Mas enquanto o seu bebé atravessa este período, a médica pediatra explica que existem alguns gestos que podem minimizar o desconforto das crianças. "Há bebés que já mamaram, querem o conforto de chuchar, mas ficam irritados por estar na mama e estar a pingar leite. Para estes, oferecer a chucha pode ser uma opção, mesmo que o uso da chupeta seja desaconselhado nas primeiras semanas de vida para não dificultar a amamentação. Mas com 3 semanas de vida a alimentação já deverá estar estabelecida, por isso a chucha pode ser dada sem medo."

Outros bebés, que ficam assustados com a transição do dia para a noite, podem acalmar com o colo, mas podem recusar o mesmo se este for um colo mais nervoso. "Ao final do dia, as mães estão mais exaustas e, se o bebé estiver a passar pela hora da bruxa, a chorar sem razão, isto pode fazer com que as mães fiquem mais stressadas, a abanar mais o bebé, e a oferecer tudo menos um colo tranquilo. Isso passa para as crianças, e pode ser mais benéfico passar o o bebé para alguém que esteja mais calmo ou mesmo para o berço", diz Carolina Prelhaz.

"Há bebés que assim que são deitados, se estiverem enrolados numa fraldinha, acalmam logo.
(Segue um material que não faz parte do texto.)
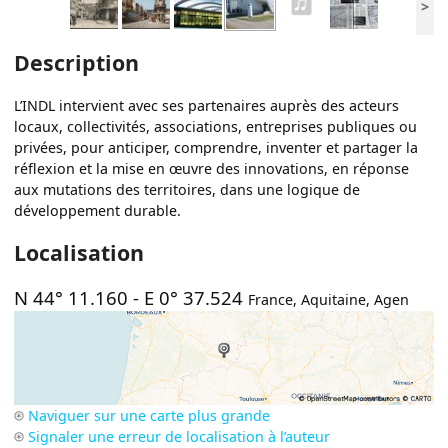
>
Description
L’INDL intervient avec ses partenaires auprès des acteurs
locaux, collectivités, associations, entreprises publiques ou
privées, pour anticiper, comprendre, inventer et partager la
réflexion et la mise en œuvre des innovations, en réponse
aux mutations des territoires, dans une logique de
développement durable.
Localisation
N 44° 11.160
-
E 0° 37.524
France
,
Aquitaine
,
Agen
Naviguer sur une carte plus grande
Signaler une erreur de localisation à l’auteur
Isto de pensar que se o bebé está a chorar precisa de mais colo não é necessariamente verdade", alerta a médica pediatra, que salienta que a criança tem de se sentir protegida, perto da mãe, mas não tem de ser abanada com mais força. "Embora cada bebé seja um caso, a proximidade física quer-se na hora da bruxa, mas tem de ser tranquilizadora."

A especialista também reforça que "tudo o que contribuir para tranquilizar o bebé" é válido, e as máquinas de sons podem ser uma opção. "Sons de natureza, de passarinhos, de bater do coração podem acalmar as crianças, dado que os sons repetitivos em frequências suaves podem ter esse efeito."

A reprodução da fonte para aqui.